**Исходный текст:**
··········

Судьба русской крестьянской общины
Главной задачей труда “Развитие капитализма в России” сам Ленин считал укрепление марксистских взглядов на исторический процесс в России. Эту задачу он выполнил как политик – в существенной мере в ущерб научному анализу. В таком споре не рождается истина, не в этом его и цель. Ленин слишком “затвердил” установки марксизма, не вскрыв рациональное зерно взглядов народников. В тот момент народники не имели еще за своей спиной ни С.Подолинского с В.Вернадским, ни А.Чаянова, ни современной антропологии, ни даже позднего Маркса. Всего того, что сегодня заставляет нас совершенно по-иному взглянуть на крестьянскую общину и ее связь с экологическими постиндустриальными укладами.
В предисловии к 1-му изданию Ленин специально подчеркнул свою солидарность с главными выводами работы К.Каутского “Аграрный вопрос”, которую он получил уже после того, как книга была набрана. Он пишет: “Каутский категорически признает, что о переходе деревенской общины к общинному ведению крупного современного земледелия нечего и думать” 2.
Что крупное предприятие в земледелии несравненно эффективнее (“прогрессивнее”) мелкого крестьянского, для марксистов было настолько непререкаемой догмой, что об этом и спору не могло быть. Сегодня это утверждение далеко не очевидно, но мы тоже не будем с ним спорить – через сто лет после выхода книги. Главное, что и в рамках этой догмы Ленин ошибался – община показала удивительную способность сочетаться с кооперацией и таким образом развиваться в сторону крупных хозяйств. В 1913 г. в России было более 30 тыс. кооперативов с общим числом членов более 10 млн. человек. Смогла община, хотя и с травмами, восстановиться и в облике колхозов – крупных кооперативных производств.

··········

**Список заданий:**
**a.** Переведите на английский язык предложение из текста о судьбе крестьянской общины: «В 1913 г. в России было более 30 тыс. кооперативов с общим числом членов более 10 млн. человек.»
**b.** Перепишите слово в слово отрывок текста о судьбе крестьянской общины от слов «Судьба русской крестьянской» до слов «экологическими постиндустриальными укладами.» включительно.
**c.** Продолжите текст о судьбе русской крестьянской общины сразу после его последнего предложения.

··········

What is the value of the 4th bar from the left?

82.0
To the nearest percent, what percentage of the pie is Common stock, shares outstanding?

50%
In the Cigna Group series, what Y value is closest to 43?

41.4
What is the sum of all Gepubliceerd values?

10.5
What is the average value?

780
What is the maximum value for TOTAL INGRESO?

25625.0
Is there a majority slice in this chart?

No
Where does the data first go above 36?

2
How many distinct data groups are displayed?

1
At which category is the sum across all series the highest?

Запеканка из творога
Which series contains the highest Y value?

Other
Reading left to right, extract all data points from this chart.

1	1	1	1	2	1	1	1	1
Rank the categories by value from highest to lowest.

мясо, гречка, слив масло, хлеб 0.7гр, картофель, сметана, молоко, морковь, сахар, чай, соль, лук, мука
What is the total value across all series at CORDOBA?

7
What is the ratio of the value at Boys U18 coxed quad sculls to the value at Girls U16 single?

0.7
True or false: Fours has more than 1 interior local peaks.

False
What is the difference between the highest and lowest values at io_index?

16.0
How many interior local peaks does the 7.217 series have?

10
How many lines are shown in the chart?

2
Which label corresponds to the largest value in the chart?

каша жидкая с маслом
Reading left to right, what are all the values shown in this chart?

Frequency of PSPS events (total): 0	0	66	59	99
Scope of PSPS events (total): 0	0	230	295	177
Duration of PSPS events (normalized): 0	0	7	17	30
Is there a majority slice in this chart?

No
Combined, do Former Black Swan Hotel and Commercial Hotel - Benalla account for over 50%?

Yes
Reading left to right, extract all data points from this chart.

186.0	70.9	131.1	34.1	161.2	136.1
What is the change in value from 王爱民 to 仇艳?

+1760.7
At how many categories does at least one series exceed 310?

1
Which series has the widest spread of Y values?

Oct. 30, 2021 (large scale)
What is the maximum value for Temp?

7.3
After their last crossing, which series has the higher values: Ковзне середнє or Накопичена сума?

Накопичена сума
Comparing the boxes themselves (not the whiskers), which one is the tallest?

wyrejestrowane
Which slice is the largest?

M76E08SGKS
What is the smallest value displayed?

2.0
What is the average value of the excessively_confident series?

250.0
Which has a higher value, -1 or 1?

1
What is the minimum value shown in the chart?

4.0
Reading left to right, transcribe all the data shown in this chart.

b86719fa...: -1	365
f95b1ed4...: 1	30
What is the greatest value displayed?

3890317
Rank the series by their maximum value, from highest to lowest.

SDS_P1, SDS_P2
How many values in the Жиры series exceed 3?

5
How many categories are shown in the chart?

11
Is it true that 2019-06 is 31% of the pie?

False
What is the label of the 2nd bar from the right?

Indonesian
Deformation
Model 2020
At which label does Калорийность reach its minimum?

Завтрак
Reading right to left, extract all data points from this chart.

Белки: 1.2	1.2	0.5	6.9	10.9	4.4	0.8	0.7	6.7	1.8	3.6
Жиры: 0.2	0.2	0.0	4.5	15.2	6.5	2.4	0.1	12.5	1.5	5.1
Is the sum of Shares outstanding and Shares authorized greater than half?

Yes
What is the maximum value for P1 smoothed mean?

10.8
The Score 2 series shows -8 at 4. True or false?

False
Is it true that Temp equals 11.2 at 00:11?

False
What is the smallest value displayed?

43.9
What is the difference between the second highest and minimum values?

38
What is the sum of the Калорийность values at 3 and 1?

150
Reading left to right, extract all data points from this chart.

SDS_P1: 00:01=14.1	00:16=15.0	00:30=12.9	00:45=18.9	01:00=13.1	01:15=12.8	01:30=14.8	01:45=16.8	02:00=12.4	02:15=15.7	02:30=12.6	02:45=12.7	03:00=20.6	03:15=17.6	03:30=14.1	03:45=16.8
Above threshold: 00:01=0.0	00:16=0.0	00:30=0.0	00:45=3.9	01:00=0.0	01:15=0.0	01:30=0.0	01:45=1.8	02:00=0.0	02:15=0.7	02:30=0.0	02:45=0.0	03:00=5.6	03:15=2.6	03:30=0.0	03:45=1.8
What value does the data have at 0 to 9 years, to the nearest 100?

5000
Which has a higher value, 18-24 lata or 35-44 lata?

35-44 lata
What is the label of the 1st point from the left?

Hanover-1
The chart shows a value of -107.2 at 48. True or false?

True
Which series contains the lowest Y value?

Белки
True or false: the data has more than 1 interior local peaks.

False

··········

**Ответы к заданиям:**
**a.** In 1913, Russia had more than 30 thousand cooperatives with a total membership of more than 10 million people.

**b.**
Судьба русской крестьянской общины
Главной задачей труда “Развитие капитализма в России” сам Ленин считал укрепление марксистских взглядов на исторический процесс в России. Эту задачу он выполнил как политик – в существенной мере в ущерб научному анализу. В таком споре не рождается истина, не в этом его и цель. Ленин слишком “затвердил” установки марксизма, не вскрыв рациональное зерно взглядов народников. В тот момент народники не имели еще за своей спиной ни С.Подолинского с В.Вернадским, ни А.Чаянова, ни современной антропологии, ни даже позднего Маркса. Всего того, что сегодня заставляет нас совершенно по-иному взглянуть на крестьянскую общину и ее связь с экологическими постиндустриальными укладами.

**c.**
К сожалению, в начале ХХ века кооперацию в России экономисты (за исключением народников) считали чисто буржуазным укладом и в ее развитии видели как раз признак разложения общины. С.Ю.Витте писал в 1904 г.: “Кооперативные союзы возможны только на почве твердого личного права собственности и развитой гражданственности… Община и кооперативный союз резко отличаются друг от друга по своей экономической и правовой структуре”.
Сегодня, после опыта реформы Столыпина и трудов А.Чаянова, показавшего тесную и органичную связь крестьянского двора и кооперации, мы видим дело иначе. В.Т.Рязанов в своей фундаментальной книге “Экономическое развитие России. XIX-XX вв.” (из которой я почерпнул ряд данных для этого раздела) дает такую трактовку: “Как представляется, чрезвычайно быстрое распространение кооперативных форм было защитной реакцией общинно организованной деревни на усиление рыночных отношений и развитие капитализма. Так община приспосабливалась к новым рыночным условиям хозяйствования”.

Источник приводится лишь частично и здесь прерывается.